TO DO:
A - Write out the options-trading post word for word from "So that $6,000" up to and including "probably an understatement.".
B - Answer these questions on the options-trading post:
(i) What strike price did the sold call options have?
(ii) How much in lost gains does the writer say the $6,000 premium cost?
(iii) What type of order does the reply suggest setting up when the options are sold?

Well last Monday when the stock was around $960-980 I sold 3 call options at a $1065 strike price expiring in 2 weeks (today) for $20. During this time I was extremely busy and super stressed with work that as tsla skyrocketed so fast I kept thinking it would come back down and it never did. And I missed my strategy of buying back shares with margin after the stock hit my strike price. Big mistake on my part for not paying enough attention.
So that $6,000 premium cost me $143,000 in lost gains just in 2 weeks. WTF. Now I’m left wondering what to do? Use that money to buy shares immediately? Sell puts? Or wait for it to drop? Ughhhhhhhhhhhh

Sorry to hear this. Since you mentioned margin I’m going to assume this is a taxable account. I don’t know if you need to withdraw taxes for money but definitely look to factor that in. These are crazy times so tough to say what will happen but short term trend for TSLA is definitely up, probably an understatement.

It is an interesting strategy but I don’t know if it’s worth it in a taxable account, and maybe you are doing this on shares with long term gains. An additional option for your strategy to employ might be to use a buy stop order(I think that’s what it’s called) at your above your break even price. Basically setup the buy order when you sell the options.

Stored entries:

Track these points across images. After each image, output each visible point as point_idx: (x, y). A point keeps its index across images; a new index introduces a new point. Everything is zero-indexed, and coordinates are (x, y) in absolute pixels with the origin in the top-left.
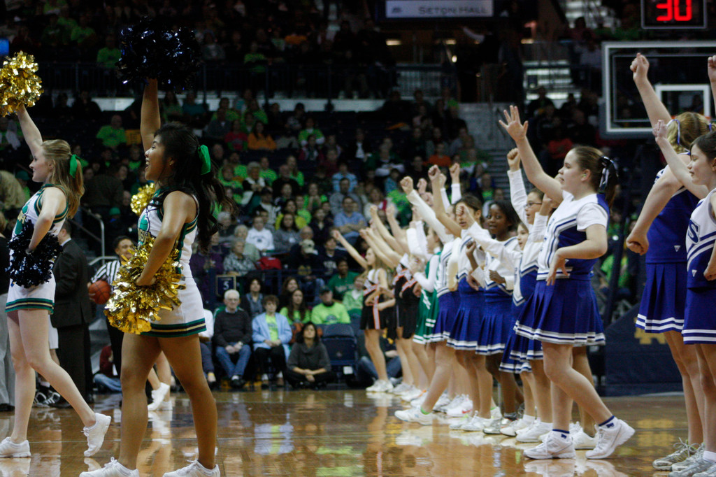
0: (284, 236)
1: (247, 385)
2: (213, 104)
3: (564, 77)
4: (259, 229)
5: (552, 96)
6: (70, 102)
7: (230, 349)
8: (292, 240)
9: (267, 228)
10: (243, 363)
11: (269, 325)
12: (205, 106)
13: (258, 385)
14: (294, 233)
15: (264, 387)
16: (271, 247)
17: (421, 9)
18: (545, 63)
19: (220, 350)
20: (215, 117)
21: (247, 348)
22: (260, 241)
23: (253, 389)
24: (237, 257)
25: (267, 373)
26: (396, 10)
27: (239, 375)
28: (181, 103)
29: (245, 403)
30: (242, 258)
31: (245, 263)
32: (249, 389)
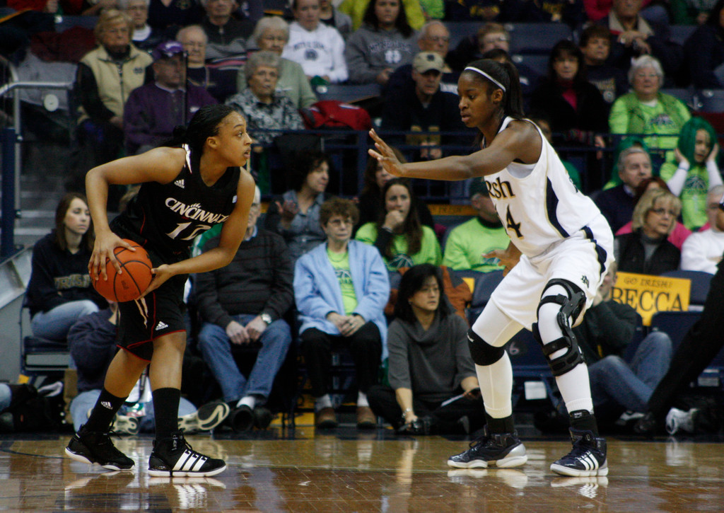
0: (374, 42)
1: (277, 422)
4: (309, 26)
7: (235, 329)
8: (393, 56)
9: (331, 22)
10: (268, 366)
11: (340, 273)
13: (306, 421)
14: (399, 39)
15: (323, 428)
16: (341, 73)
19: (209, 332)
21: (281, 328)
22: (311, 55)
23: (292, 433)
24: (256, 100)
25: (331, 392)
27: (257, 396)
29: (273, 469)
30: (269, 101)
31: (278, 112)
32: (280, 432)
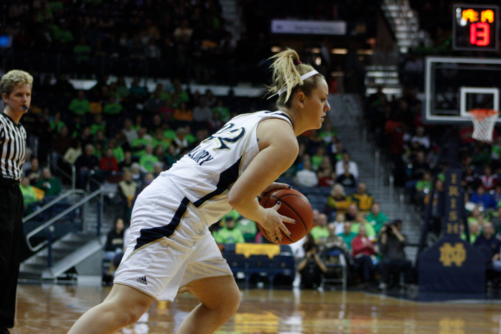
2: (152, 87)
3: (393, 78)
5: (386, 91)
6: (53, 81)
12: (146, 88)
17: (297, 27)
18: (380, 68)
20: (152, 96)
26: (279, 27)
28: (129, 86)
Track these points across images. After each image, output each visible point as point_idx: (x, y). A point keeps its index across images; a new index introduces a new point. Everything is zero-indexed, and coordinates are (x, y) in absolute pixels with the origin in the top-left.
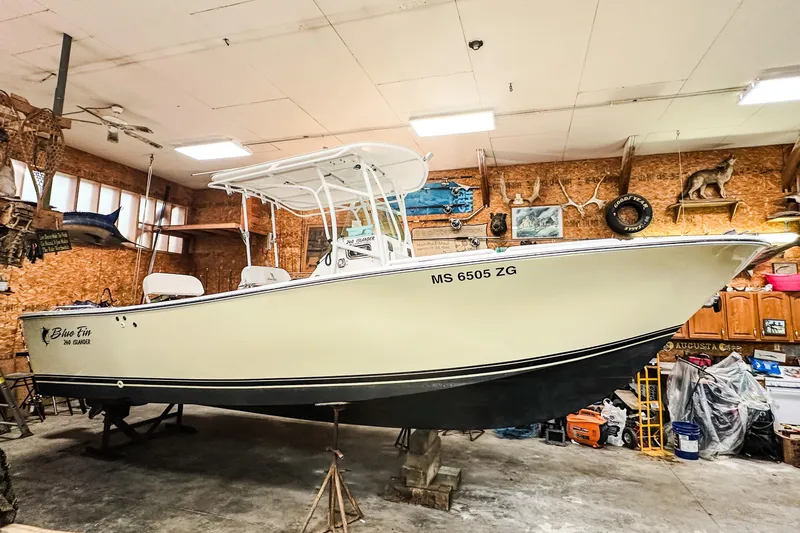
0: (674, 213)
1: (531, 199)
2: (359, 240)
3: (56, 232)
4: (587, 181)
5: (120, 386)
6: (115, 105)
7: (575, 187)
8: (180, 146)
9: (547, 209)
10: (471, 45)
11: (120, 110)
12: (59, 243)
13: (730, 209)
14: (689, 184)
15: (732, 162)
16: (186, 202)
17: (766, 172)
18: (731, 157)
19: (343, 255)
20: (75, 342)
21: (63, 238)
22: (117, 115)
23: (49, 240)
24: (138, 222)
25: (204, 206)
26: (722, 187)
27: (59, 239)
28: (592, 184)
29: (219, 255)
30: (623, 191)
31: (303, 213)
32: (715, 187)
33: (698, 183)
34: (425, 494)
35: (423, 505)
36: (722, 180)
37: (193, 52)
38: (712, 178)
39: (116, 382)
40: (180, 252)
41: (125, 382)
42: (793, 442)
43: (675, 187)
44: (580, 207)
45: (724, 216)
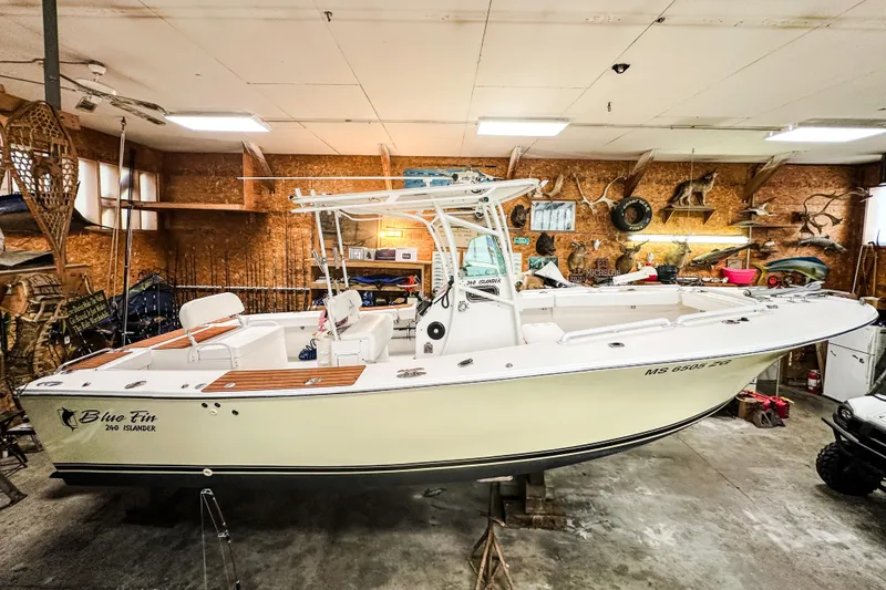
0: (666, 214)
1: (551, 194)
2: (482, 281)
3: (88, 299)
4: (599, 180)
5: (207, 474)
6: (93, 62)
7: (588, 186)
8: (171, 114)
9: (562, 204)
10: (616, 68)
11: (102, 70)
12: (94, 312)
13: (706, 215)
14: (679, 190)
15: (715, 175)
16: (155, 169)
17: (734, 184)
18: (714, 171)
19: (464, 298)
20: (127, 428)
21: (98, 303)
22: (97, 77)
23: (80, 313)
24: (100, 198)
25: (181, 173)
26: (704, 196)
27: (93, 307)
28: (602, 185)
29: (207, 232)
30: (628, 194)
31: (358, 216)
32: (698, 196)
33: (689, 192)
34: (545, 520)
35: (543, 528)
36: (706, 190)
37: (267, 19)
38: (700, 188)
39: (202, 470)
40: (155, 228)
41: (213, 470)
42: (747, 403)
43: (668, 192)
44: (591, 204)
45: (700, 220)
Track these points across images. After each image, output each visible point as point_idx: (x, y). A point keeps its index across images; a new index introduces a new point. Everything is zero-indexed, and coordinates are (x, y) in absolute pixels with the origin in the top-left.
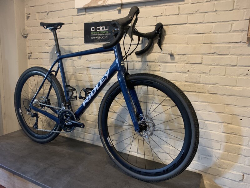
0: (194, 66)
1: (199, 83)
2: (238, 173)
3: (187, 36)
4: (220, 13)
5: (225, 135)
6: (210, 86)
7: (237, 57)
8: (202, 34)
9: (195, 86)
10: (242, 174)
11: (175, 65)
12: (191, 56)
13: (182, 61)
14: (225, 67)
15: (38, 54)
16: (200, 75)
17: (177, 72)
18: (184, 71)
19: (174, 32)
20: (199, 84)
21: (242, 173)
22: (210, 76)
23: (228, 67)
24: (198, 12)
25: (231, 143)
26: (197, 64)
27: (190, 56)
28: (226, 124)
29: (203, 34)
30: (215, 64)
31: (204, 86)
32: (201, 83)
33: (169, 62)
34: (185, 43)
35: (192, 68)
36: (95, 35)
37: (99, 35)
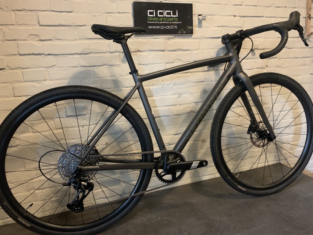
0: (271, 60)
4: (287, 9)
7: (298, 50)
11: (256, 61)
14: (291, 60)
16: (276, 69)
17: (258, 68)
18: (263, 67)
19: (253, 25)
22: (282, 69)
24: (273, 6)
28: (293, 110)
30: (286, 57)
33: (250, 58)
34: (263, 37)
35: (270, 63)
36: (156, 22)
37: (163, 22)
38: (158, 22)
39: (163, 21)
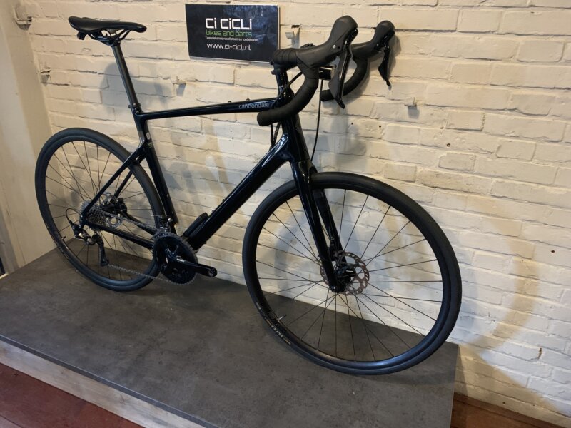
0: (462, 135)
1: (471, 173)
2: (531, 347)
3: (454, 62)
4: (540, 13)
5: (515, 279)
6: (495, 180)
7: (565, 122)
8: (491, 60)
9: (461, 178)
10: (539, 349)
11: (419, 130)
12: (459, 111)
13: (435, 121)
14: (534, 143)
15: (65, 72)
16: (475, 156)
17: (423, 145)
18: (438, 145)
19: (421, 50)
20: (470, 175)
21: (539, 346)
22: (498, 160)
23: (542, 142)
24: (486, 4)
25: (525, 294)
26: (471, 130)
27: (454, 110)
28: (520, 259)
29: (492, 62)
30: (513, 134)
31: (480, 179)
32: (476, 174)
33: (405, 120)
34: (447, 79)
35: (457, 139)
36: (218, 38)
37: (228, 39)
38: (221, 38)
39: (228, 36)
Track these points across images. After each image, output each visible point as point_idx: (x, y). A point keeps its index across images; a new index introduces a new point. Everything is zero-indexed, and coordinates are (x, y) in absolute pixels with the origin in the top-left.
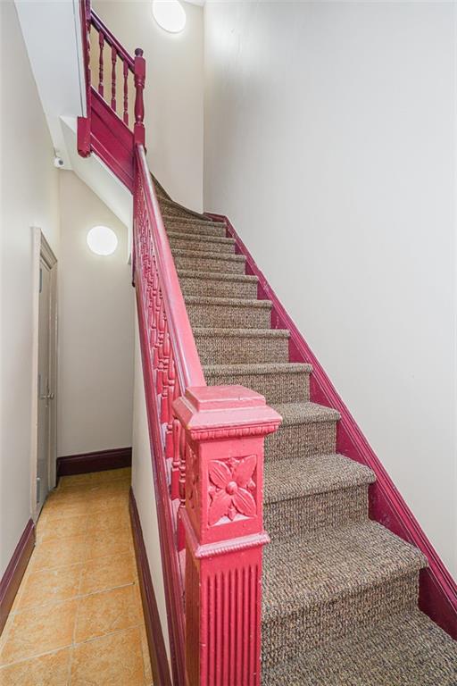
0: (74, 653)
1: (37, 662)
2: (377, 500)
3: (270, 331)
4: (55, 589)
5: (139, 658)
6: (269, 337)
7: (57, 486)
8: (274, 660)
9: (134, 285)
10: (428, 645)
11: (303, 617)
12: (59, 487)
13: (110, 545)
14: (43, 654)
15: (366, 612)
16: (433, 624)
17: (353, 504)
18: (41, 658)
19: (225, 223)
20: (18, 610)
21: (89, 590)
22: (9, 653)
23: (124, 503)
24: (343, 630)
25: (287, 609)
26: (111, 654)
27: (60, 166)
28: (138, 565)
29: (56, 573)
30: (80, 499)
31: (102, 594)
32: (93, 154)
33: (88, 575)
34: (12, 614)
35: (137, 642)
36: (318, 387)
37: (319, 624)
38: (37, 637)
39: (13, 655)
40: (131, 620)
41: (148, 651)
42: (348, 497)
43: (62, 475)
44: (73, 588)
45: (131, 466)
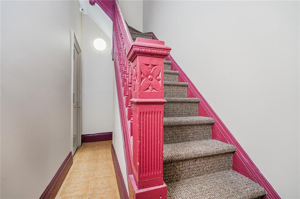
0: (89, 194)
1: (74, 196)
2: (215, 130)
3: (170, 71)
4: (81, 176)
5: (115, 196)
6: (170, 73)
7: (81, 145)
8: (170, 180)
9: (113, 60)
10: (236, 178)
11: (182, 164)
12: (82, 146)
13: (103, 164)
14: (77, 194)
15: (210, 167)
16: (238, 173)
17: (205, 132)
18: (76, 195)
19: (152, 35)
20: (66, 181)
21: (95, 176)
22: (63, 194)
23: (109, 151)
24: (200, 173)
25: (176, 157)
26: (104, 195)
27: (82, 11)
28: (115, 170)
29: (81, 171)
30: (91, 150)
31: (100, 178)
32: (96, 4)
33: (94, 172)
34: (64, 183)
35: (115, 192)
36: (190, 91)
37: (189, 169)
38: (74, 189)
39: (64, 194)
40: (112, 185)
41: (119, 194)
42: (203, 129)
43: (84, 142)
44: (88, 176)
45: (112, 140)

ANSWERS IN ORDER:
A -
So that $6,000 premium cost me $143,000 in lost gains just in 2 weeks. WTF. Now I’m left wondering what to do? Use that money to buy shares immediately? Sell puts? Or wait for it to drop? Ughhhhhhhhhhhh

Sorry to hear this. Since you mentioned margin I’m going to assume this is a taxable account. I don’t know if you need to withdraw taxes for money but definitely look to factor that in. These are crazy times so tough to say what will happen but short term trend for TSLA is definitely up, probably an understatement.

B -
(i) $1065
(ii) $143,000
(iii) A buy stop order